[Opening Page extract section]

ICD-10 Code I69.222 – Dysarthria following other nontraumatic intracranial hemorrhage (2026): Diagnosis, Symptoms & Billing Guide
2026 ICD-10-CM Diagnosis Code I69.222 – Dysarthria following other nontraumatic intracranial hemorrhage
What it is
This code identifies dysarthria that remains after a nontraumatic intracranial hemorrhage other than subarachnoid hemorrhage. It reflects a speech motor problem caused by prior brain bleeding, not the acute hemorrhage itself.
Clinical signs
Patients may have slurred, slow, or poorly articulated speech with preserved language comprehension. Clinical features vary; refer to documentation, especially when the speech deficit is described as a residual effect of a past hemorrhagic stroke.
When to use this code
Use I69.222 when the record states dysarthria is a sequela of a previous nontraumatic intracranial hemorrhage. You should assign it for ongoing speech impairment after the acute event has resolved, when the provider links the condition to the prior bleed.

[Closing Page extract section]
[Opening Raw data section]

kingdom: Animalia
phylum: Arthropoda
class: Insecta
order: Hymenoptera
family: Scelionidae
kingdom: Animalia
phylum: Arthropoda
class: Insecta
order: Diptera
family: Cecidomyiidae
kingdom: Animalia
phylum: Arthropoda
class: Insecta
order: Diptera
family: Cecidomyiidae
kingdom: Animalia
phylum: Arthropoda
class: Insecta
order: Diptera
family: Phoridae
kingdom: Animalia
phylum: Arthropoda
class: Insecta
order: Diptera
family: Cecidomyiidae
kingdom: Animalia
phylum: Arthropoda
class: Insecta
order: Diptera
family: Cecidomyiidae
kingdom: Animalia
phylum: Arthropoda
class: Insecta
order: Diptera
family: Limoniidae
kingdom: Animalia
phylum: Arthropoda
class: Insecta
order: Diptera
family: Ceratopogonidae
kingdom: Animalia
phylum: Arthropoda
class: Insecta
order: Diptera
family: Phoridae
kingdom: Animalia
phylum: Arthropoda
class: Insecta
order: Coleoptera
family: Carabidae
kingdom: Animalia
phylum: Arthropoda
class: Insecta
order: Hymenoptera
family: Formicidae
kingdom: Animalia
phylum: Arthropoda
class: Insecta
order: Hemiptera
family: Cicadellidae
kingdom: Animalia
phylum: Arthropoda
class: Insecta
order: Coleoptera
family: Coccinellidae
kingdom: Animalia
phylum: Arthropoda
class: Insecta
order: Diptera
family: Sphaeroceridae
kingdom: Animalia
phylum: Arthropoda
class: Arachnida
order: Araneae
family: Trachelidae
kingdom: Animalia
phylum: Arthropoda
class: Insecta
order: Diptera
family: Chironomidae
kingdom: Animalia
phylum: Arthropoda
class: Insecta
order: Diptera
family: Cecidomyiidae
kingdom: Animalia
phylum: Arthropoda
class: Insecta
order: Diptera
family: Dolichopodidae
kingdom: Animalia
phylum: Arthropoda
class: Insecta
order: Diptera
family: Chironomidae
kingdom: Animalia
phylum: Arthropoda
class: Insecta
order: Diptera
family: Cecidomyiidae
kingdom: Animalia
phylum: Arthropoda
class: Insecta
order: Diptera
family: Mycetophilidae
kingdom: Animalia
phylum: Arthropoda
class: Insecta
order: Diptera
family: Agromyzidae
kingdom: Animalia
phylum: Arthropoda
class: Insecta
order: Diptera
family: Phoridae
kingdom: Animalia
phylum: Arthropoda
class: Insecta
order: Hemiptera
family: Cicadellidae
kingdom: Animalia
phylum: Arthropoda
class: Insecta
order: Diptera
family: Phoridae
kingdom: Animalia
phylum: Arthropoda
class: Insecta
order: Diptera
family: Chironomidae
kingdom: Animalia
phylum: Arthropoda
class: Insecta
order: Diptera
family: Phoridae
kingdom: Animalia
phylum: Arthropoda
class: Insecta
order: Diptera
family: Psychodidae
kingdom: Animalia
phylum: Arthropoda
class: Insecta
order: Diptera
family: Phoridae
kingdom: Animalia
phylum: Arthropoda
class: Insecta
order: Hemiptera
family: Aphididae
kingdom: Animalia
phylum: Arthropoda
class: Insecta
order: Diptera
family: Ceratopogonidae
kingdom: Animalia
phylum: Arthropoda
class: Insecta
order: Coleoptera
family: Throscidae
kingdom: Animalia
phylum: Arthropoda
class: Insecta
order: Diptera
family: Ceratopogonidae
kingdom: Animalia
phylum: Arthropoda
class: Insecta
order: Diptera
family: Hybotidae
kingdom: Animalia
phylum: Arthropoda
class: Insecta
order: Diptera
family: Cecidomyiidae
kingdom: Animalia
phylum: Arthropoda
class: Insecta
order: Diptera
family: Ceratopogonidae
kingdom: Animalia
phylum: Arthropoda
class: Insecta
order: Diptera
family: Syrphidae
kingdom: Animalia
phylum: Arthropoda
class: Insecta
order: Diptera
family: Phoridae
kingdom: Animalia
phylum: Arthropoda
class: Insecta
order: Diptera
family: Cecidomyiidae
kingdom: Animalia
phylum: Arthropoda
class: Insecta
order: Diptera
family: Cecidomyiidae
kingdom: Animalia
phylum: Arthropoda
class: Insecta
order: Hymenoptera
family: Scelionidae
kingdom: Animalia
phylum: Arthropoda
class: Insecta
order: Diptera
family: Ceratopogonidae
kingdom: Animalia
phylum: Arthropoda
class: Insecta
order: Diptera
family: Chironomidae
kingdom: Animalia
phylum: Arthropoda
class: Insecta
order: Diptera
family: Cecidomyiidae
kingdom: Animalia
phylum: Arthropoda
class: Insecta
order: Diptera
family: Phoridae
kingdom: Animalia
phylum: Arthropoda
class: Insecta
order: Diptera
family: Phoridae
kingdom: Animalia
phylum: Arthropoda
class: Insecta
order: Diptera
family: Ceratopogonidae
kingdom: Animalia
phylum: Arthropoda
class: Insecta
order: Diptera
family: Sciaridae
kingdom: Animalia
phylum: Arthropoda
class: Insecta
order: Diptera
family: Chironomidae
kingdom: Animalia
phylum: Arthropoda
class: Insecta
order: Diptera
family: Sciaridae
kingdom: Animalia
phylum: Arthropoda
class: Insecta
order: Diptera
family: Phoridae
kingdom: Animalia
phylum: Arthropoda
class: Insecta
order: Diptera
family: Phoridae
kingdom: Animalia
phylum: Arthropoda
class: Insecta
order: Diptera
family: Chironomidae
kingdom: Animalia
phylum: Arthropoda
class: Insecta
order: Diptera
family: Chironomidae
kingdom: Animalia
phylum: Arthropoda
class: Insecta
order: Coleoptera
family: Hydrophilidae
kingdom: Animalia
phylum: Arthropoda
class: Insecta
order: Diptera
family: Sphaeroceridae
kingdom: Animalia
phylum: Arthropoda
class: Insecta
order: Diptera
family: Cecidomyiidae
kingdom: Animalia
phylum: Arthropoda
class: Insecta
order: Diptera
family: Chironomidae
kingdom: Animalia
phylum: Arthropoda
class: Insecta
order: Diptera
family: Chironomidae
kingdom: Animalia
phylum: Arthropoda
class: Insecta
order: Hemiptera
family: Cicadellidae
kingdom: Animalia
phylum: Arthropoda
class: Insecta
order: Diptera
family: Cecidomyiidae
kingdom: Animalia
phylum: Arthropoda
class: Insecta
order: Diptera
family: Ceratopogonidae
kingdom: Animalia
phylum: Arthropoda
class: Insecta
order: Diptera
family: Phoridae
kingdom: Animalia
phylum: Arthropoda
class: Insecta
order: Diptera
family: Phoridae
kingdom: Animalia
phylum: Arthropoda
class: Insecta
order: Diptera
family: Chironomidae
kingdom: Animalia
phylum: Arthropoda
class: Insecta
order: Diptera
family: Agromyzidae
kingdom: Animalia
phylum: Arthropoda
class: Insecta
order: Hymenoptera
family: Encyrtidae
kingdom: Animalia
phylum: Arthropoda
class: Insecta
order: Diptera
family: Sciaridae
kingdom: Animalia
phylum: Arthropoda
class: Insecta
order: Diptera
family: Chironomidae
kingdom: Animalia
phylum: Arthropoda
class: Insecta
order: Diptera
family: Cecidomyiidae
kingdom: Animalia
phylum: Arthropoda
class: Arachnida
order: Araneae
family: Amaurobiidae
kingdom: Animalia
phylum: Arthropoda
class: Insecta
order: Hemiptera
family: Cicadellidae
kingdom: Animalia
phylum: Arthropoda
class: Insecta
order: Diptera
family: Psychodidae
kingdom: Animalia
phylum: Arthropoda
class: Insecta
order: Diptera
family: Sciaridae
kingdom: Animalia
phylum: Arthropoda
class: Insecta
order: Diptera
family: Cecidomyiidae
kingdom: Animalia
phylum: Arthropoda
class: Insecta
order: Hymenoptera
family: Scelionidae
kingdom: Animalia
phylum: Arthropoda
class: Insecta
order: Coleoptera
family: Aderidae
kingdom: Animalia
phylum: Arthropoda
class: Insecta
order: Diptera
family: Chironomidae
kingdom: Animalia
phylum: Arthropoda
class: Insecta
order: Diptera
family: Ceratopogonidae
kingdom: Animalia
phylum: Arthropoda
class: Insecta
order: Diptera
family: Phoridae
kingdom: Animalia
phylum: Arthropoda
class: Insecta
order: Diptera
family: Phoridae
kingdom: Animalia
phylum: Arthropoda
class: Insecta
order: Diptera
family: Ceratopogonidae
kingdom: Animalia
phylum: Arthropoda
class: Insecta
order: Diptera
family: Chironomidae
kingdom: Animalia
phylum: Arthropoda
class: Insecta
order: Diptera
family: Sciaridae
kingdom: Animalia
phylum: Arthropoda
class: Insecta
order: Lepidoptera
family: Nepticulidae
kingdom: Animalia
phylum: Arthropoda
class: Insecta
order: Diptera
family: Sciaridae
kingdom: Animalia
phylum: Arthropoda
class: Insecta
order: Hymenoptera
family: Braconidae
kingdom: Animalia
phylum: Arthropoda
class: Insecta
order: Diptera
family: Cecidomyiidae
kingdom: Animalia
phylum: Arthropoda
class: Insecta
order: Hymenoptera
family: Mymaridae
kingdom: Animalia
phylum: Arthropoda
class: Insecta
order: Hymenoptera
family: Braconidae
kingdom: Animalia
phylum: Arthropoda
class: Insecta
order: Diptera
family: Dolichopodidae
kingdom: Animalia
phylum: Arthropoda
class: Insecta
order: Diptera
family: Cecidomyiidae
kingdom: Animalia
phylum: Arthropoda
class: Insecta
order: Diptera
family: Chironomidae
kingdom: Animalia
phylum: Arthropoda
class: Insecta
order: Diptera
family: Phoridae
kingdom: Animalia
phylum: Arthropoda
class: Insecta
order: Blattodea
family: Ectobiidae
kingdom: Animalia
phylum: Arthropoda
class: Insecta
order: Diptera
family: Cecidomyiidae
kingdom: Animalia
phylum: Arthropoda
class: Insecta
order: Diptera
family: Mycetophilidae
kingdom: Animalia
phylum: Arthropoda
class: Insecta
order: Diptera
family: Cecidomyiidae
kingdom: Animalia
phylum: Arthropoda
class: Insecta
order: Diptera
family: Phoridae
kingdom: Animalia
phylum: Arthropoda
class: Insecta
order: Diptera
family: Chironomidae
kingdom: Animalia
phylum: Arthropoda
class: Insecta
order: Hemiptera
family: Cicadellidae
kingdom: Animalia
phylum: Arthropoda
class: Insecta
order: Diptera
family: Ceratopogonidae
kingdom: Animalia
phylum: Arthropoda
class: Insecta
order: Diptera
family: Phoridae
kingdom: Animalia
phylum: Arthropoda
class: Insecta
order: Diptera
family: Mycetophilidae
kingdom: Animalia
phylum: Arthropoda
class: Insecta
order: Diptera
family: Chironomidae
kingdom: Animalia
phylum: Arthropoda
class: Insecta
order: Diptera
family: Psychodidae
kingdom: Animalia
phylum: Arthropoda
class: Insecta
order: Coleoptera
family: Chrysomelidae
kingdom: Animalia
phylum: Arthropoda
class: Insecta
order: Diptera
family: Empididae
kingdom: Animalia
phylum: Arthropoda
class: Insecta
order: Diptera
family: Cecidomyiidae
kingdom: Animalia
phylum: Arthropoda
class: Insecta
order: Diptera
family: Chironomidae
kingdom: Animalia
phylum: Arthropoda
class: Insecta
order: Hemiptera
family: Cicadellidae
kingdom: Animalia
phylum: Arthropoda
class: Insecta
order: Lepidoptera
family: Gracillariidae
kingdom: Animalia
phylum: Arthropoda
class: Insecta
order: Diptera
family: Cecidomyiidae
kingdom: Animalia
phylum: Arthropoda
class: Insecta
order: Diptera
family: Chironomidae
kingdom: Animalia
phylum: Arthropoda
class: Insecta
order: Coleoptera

[Closing Raw data section]

__Required action A__
According to the code I69.222 guide, which type of nontraumatic intracranial hemorrhage does this code exclude?
__Required action B__
State whether each statement agrees with the code I69.222 guide, and quote the deciding words: (i) The code describes the acute hemorrhage itself. (ii) Patients may keep their language comprehension. (iii) The guide calls for the code when the provider links the condition to the prior bleed.
__Required action C__
Continue the code I69.222 guide from its last sentence onward.

__Your response A__
Subarachnoid hemorrhage.

__Your response B__
(i) No: "not the acute hemorrhage itself."
(ii) Yes: "with preserved language comprehension."
(iii) Yes: "when the provider links the condition to the prior bleed."

__Your response C__
Do not use it for a new hemorrhage, for unspecified speech disturbance, or when the cause of dysarthria is not documented. Check documentation if the note does not clearly identify the hemorrhage type or residual relationship.
Do not use for
Do not use this code for acute intracranial hemorrhage, aphasia, or dysarthria from another neurologic cause. It is also incorrect when the chart only says “speech problem” without a documented residual hemorrhage link.
Coding tip
Always code the residual deficit and the prior hemorrhage relationship exactly as documented; if the hemorrhage type is unclear, query the provider.